KUALA LUMPUR, Feb 19 ― Malaysia needs to take concrete steps to end the longstanding issue of forced labour that has been widely reported locally and internationally, the Human Rights Commission of Malaysia (Suhakam) said today.

While commending the federal government for Malaysia's first ever National Action Plan on Forced Labour (NAPFL) 2021-2025 launched last year, Suhakam said more tangible outcomes needed to be implemented and soon; this includes reforming the law.

“The standards set forth by the International Labour Organisation (ILO) Protocol of 2014 to the Forced Labour Convention 1930 that Malaysia has agreed to ratify, should anchor the NAPFL.

“In addition, Suhakam urges for tangible outcomes including in law reform and effective remedy to be in place the earliest possible.

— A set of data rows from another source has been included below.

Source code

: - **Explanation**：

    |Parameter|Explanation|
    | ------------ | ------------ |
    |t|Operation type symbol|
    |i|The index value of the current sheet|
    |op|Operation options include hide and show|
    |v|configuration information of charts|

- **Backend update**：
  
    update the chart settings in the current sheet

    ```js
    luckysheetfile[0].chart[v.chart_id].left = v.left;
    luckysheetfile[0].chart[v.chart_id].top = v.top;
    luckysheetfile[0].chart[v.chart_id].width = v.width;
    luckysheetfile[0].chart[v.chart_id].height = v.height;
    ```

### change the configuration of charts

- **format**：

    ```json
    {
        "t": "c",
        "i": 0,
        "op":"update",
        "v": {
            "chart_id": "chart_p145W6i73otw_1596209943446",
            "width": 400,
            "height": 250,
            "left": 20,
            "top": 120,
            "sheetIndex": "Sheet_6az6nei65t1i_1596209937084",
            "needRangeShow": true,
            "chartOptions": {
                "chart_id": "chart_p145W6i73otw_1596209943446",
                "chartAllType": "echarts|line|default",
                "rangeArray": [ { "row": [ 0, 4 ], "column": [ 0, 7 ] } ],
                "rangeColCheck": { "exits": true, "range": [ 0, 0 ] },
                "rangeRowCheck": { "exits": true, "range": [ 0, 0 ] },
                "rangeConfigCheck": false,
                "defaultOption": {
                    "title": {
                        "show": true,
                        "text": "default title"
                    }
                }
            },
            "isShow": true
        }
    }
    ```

“Suhakam looks forward for the NAPFL to critically address, among others, more stringent requirements for companies to implement effective due diligence procedures and grievance mechanisms, particularly in their employment practices,” it said in a statement.

The NAPFL was launched with the aim of eliminating forced labour in Malaysia by 2030.

Developed by the Human Resources Ministry with the support of the International Labour Organisation (ILO), the NAPFL 2021-2025 focuses on awareness, enforcement, labour migration as well as access to remedy and support services to eliminate forced labour in Malaysia over the next few years.


Suhakam stressed that forced labour is a serious human rights violation and infringes the legal guarantee provided by Article 6 of the Federal Constitution which prohibits all forms of slavery and forced labour.

In addition, Suhakam said such practices contravene the Anti-Trafficking in Persons and Anti-Smuggling of Migrants Act 2007 (ATIPSOM) that criminalises forced labour which is a form of exploitation of human beings.

“The issuance of numerous Withhold Release Orders (WRO) by the United States Customs and Border Protection (CBD) to Malaysian companies over alleged forced labour practices signal the urgent need for Malaysia to immediately put in place effective measures to circumvent and remedy forced labour practices that is occurring in Malaysia or involving Malaysian companies,” it said.

Notwithstanding the legal provisions to be enforced by the government, Suhakam said private companies have a responsibility to comply with both national labour laws and international labour standards throughout their entire supply chain.

“These should address the various sectors including the medical supplies industry, agricultural (including plantations), construction and manufacturing sectors,” it said.

Suhakam reiterated its call for the government to ensure transparency by making public the full report of the Special Independent Committee on Foreign Worker Management.

The commission also urged the government to speed up implementation of the committee’s recommendations concerning foreign worker recruitment.

It said the government should consult relevant stakeholders, including NGOs, for long-term success.

Suhakam also called on the government to expedite the development of Malaysia's National Action Plan on Business and Human Rights (NAPBHR) so that businesses will respect human rights.

It said the NAPBHR should be strictly guided by the UN Guiding Principles on Business and Human Rights.